Data drawn from a collection:
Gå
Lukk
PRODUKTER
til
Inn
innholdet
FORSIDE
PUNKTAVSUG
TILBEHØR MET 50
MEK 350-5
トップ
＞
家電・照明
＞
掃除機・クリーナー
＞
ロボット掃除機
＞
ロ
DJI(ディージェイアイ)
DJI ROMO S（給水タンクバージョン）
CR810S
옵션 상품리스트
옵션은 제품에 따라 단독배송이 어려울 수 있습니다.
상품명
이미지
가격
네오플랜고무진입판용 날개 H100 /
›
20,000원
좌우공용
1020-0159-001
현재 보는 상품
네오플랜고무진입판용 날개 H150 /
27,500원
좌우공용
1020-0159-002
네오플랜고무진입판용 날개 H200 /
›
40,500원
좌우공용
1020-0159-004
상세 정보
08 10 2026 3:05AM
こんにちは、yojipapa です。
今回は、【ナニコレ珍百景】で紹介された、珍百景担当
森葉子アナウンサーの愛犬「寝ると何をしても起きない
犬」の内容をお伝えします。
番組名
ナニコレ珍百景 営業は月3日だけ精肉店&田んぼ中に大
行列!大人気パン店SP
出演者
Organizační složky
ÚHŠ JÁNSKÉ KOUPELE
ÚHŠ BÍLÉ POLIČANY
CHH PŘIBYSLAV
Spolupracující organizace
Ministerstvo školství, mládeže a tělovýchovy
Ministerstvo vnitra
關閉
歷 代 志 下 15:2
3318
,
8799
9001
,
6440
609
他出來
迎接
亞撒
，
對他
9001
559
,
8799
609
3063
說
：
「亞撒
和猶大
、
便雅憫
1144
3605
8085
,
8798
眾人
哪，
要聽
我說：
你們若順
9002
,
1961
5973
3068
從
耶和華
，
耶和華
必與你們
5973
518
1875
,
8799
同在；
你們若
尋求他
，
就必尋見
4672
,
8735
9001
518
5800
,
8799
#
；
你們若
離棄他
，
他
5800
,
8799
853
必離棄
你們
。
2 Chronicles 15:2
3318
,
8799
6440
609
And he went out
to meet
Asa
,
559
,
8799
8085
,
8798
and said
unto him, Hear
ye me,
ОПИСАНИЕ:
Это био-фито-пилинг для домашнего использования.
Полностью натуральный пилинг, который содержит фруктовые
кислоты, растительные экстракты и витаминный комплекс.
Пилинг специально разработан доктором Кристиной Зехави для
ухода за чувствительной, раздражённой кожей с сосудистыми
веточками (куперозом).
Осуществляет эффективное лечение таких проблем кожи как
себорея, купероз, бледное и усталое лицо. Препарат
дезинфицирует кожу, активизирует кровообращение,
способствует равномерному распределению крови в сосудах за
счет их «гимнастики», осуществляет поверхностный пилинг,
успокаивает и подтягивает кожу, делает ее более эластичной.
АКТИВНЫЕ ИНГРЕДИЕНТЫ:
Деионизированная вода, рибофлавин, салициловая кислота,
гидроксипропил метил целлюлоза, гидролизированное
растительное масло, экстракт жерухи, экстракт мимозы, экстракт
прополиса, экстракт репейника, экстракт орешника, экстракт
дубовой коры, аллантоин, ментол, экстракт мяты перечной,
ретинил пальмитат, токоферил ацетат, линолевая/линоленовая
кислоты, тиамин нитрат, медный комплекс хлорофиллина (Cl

...

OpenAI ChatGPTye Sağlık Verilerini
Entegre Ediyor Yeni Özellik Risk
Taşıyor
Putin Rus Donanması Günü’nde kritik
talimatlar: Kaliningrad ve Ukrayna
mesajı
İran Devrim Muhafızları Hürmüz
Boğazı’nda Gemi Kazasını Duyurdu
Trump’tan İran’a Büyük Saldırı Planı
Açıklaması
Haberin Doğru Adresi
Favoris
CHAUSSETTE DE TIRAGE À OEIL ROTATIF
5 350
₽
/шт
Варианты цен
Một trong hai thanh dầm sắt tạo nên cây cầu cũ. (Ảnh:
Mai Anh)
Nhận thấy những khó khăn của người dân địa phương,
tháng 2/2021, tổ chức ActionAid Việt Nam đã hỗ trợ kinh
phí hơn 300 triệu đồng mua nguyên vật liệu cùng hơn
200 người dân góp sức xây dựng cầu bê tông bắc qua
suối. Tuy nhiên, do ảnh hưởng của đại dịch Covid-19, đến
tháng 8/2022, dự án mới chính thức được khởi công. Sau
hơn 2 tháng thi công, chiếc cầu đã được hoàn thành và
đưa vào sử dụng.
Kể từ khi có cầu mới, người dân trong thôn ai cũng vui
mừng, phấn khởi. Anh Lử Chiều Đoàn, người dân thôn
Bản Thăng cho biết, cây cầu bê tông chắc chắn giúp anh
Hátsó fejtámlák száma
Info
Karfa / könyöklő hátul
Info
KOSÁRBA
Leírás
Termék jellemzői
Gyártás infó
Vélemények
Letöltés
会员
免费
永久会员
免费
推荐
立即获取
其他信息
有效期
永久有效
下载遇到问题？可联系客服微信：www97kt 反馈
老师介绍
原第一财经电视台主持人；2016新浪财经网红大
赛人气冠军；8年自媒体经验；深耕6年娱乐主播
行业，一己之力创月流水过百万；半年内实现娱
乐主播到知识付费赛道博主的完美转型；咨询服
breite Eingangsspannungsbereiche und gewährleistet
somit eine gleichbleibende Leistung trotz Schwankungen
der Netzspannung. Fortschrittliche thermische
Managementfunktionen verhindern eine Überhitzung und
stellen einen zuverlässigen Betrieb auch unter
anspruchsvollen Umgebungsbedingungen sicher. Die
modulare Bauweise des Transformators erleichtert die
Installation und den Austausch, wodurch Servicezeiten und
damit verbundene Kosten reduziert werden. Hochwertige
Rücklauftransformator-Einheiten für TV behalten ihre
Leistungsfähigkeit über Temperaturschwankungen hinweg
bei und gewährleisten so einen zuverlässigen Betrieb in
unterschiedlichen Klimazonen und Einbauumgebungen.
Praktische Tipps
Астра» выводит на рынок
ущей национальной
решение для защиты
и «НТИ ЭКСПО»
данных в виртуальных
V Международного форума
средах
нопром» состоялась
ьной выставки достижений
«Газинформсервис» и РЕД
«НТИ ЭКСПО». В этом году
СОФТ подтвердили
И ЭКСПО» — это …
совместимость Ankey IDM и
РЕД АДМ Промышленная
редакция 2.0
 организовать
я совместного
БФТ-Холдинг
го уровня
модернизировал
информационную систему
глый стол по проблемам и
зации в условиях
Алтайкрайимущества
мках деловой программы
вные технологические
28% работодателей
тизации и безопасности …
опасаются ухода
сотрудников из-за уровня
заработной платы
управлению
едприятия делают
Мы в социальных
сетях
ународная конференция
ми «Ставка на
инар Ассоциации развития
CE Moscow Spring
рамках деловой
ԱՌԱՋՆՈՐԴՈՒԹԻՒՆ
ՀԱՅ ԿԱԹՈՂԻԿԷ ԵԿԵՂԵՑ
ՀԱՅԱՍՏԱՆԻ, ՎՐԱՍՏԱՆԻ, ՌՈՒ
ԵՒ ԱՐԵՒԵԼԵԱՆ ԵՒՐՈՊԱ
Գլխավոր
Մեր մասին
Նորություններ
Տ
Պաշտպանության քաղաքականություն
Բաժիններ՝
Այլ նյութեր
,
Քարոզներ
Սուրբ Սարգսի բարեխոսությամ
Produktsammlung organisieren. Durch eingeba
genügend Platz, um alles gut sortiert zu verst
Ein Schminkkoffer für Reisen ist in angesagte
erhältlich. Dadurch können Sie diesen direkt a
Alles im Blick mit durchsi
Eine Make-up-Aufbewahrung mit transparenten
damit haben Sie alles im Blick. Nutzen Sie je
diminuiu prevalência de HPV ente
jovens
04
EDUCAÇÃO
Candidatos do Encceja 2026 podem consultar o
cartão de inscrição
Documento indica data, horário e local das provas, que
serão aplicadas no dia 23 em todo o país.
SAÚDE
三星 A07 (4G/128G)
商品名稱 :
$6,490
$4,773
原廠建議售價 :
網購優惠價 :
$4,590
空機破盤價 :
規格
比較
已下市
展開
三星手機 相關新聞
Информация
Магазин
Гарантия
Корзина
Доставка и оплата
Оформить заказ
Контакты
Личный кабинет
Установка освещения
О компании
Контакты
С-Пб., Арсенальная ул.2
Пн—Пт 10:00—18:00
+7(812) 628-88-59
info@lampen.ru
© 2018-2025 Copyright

▶ **WHAT YOU NEED TO DO**:
Please return, word for word, the lines of the material from the line containing "OpenAI ChatGPTye Sağlık Verilerini" through the line containing "mừng, phấn khởi.", including both of those lines.

▶ **EXERCISE SOLUTION**:
OpenAI ChatGPTye Sağlık Verilerini
Entegre Ediyor Yeni Özellik Risk
Taşıyor
Putin Rus Donanması Günü’nde kritik
talimatlar: Kaliningrad ve Ukrayna
mesajı
İran Devrim Muhafızları Hürmüz
Boğazı’nda Gemi Kazasını Duyurdu
Trump’tan İran’a Büyük Saldırı Planı
Açıklaması
Haberin Doğru Adresi
Favoris
CHAUSSETTE DE TIRAGE À OEIL ROTATIF
5 350
₽
/шт
Варианты цен
Một trong hai thanh dầm sắt tạo nên cây cầu cũ. (Ảnh:
Mai Anh)
Nhận thấy những khó khăn của người dân địa phương,
tháng 2/2021, tổ chức ActionAid Việt Nam đã hỗ trợ kinh
phí hơn 300 triệu đồng mua nguyên vật liệu cùng hơn
200 người dân góp sức xây dựng cầu bê tông bắc qua
suối. Tuy nhiên, do ảnh hưởng của đại dịch Covid-19, đến
tháng 8/2022, dự án mới chính thức được khởi công. Sau
hơn 2 tháng thi công, chiếc cầu đã được hoàn thành và
đưa vào sử dụng.
Kể từ khi có cầu mới, người dân trong thôn ai cũng vui
mừng, phấn khởi. Anh Lử Chiều Đoàn, người dân thôn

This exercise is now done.